#### Estratto della pagina
__________
Termini come amicizia, parentela, vicinato ecc. sono spesso usati per descrivere i rapporti umani fra persone che frequentano lo stesso ambito; purtroppo nel linguaggio comune tendono ad assumere valenze e significati poco oggettivi, tanto che si sente il bisogno di utilizzare aggettivi o locuzioni che li caratterizzino meglio (amicizia occasionale, amico per la pelle ecc.).
Proprio per queste ambiguità il Personalismo non li utilizza per descrivere l’interazione con il prossimo; la visione dei tre mondi (amore, neutro, odio) descritta in La felicità è possibile tende a essere più coerente e meno caotica. Purtroppo siamo stati abituati a ragionare con molti dei termini sopraccitati ed è quindi necessario commentarli alla luce della nuova impostazione. Per esempio, può apparire molto complesso relazionare il termine amicizia nella sua accezione comune al mondo dell’amore del Personalismo.
__________
#### Dati di partenza

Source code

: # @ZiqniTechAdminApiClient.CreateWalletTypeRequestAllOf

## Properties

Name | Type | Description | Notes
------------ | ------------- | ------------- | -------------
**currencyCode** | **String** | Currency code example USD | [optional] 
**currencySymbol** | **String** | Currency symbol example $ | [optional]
__________
#### Esercizi
• A. Stabilisca se ciascuna delle seguenti affermazioni concorda con l'estratto sul Personalismo, rispondendo sì o no e citando testualmente le parole decisive: (i) il Personalismo impiega termini come amicizia per descrivere l'interazione con il prossimo; (ii) la visione dei tre mondi comprende amore, neutro e odio; (iii) nel linguaggio comune tali termini tendono ad assumere significati poco oggettivi.
• B. Riporti fedelmente la parte dell'estratto sul Personalismo che comincia con «Proprio per queste» e termina con «dell’amore del Personalismo.».
I record qui riportati non hanno alcun ruolo in questo esercizio.

#### Risposte agli esercizi
• A.
(i) No: «il Personalismo non li utilizza per descrivere l’interazione con il prossimo».
(ii) Sì: «la visione dei tre mondi (amore, neutro, odio)».
(iii) Sì: «tendono ad assumere valenze e significati poco oggettivi».

• B.
Proprio per queste ambiguità il Personalismo non li utilizza per descrivere l’interazione con il prossimo; la visione dei tre mondi (amore, neutro, odio) descritta in La felicità è possibile tende a essere più coerente e meno caotica. Purtroppo siamo stati abituati a ragionare con molti dei termini sopraccitati ed è quindi necessario commentarli alla luce della nuova impostazione. Per esempio, può apparire molto complesso relazionare il termine amicizia nella sua accezione comune al mondo dell’amore del Personalismo.